Таковы были сокровища, подвергнутые теперь последнему строгому осмотру, и когда, наконец, была ощупана и поправлена даже бахрома брюссельского ковра, лежавшего на тахте, фрау Питтельков объявила:
– Вот так-то, Стина, а теперь давай сварим себе кофейку, то есть, настоящего. А Ольга принесет нам кое-чего для души. Хочешь с посыпкой или просто с сахаром и корицей?
– Ах, Паулина, ты же знаешь…
– Ну, тогда с посыпкой…Ольга!
Так как дверь в заднюю комнатку была открыта, Ольга изображала там нежную заботу о «братике» и слышала каждое слово. Теперь она, как одержимая, бросилась на зов матери, готовая слушать и смотреть в оба.
– Вот деньги, Ольга. А теперь ступай. Но бери у Кацфусса, не у Захова. Сама не ешь. Ни крошки.
Ольга исчезла из комнаты и мгновенно съехала вниз по гладким лестничным перилам.
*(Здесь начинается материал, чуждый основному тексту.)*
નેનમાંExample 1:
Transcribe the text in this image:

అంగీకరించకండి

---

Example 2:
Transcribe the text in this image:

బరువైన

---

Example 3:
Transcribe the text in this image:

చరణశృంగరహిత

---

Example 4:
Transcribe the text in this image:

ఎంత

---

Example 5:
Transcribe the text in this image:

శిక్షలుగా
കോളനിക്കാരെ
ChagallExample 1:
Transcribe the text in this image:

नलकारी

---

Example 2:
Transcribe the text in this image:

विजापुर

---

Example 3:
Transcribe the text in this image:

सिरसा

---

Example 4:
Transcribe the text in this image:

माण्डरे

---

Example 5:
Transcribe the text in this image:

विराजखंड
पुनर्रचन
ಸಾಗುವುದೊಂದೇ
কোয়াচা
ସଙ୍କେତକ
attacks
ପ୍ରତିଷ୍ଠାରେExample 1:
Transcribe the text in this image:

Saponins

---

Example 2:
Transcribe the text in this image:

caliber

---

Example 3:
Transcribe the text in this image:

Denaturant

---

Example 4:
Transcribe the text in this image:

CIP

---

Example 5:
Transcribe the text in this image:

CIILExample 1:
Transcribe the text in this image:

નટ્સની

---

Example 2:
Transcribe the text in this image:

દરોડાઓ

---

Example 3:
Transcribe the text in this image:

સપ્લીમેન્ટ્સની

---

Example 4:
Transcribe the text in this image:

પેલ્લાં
– А теперь, Стина, – продолжала фрау Питтельков, – пора уже, кажется, наводить красоту. Только не надевай, ради Бога, свою зеленую кацавейку. Ты знаешь, он ее терпеть не может. И пока все идет как идет, нужно делать, как он желает. К тому же он приведет с собой этого прощелыгу барона. Знаю я их, им подавай все подряд, а когда подавать больше нечего, они желают хотя бы полюбоваться и строят глазки. Ванда тоже это знает. Вот увидишь, она снова явится в черном бархатном платье, а спереди роза. Со смеху помрешь.
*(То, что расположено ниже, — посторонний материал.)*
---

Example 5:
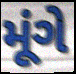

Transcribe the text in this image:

મૂંગે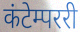
कंटेम्पररी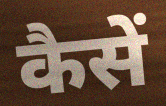
कैसें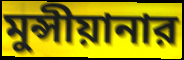
মুন্সীয়ানার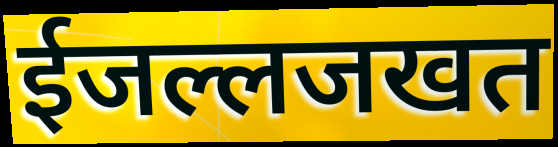
ईजल्लजखत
И в самом деле, Ванда явилась в черном бархате и выглядела очень внушительно. Ее лицо не отличалось броской красотой, но что касается «стати», тут она намного превосходила свою школьную подругу. Та и сама это признавала: «Супротив Елизаветы я статью не вышла». (Последний раз она видела Ванду в «Марии Стюарт»[178] в роли королевы Елизаветы и чуть ли не против воли пришла в восторг).
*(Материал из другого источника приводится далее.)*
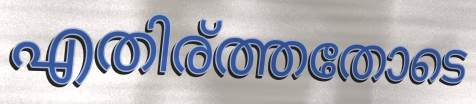
എതിര്ത്തതോടെ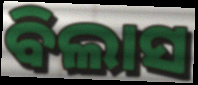
ବିଲାସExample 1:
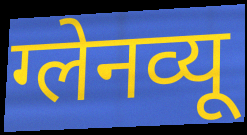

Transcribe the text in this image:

ग्लेनव्यू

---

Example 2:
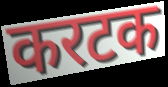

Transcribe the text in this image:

करटक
– Ах, Ванда, – приветствовала она подругу, – хорошо, что ты пришла. Как всегда вовремя.
– Да, дорогая Паулина, мы, театральные, вымуштрованы, как солдаты. Как говорится: «Вперед, солдат, вперед! Пусть даже смерть нас ждет!»
Фрау Питтельков от души рассмеялась, что, однако же, не помешало ей с определенной торжественностью препроводить Ванду к тахте и усадить справа. Стине, которая по желанию сестры надела свое павлинье платье в горошек и выглядела очень хорошо, было предложено занять место рядом с Вандой, но она своевольно уселась в кресло напротив актрисы. Между ними стоял огромный букет, срезанный утром в саду Дома инвалидов, специально для этого торжественного вечера: двенадцать роз, а между ними высокие огненные лилии. Ванда хотела их понюхать, наклонилась слишком низко, и под носом у нее появилась желтая полоска, что необычайно позабавило Паулину. Она даже позвала Ольгу: «Глянь, Ольга, глянь, какие у тети Ванды усы! Нет, вы только гляньте, дети! Небось, у молодого-то графа вообще никаких нет!»
В этот момент раздался звонок, и фрау Питтельков собственной персоной направилась к двери встречать гостей. Стина последовала за ней, потому что не хотела оставаться сидеть, изображая великосветскую даму. Ванда, напротив, полностью осознавая свою значительность и свой долг перед искусством, не двинулась с места. И только когда гости вошли, она поднялась со своего трона и легким кивком ответила на приветствия двух пожилых господ. Юного графа она удостоила придворным реверансом.
– Позвольте познакомить вас, господа, – любезно произнес Зарастро, придав лицу серьезное выражение. – Мой племянник Вальдемар (тот поклонился) – фрау Паулина Питтельков, урожденная Ребайн, мадемуазель Эрнестина Ребайн, мадемуазель Ванда Грюцмахер. Наш друг Папагено в представлении не нуждается, он имеет удовольствие знать всех присутствующих.
То, как три дамы восприняли это представление, ясно говорило о различии в их характерах. Ванда нашла церемонию вполне в порядке вещей, Паулина пробурчала что-то о глупостях и кривляньи, и только Стина ощутила всю оскорбительность комедии и покраснела.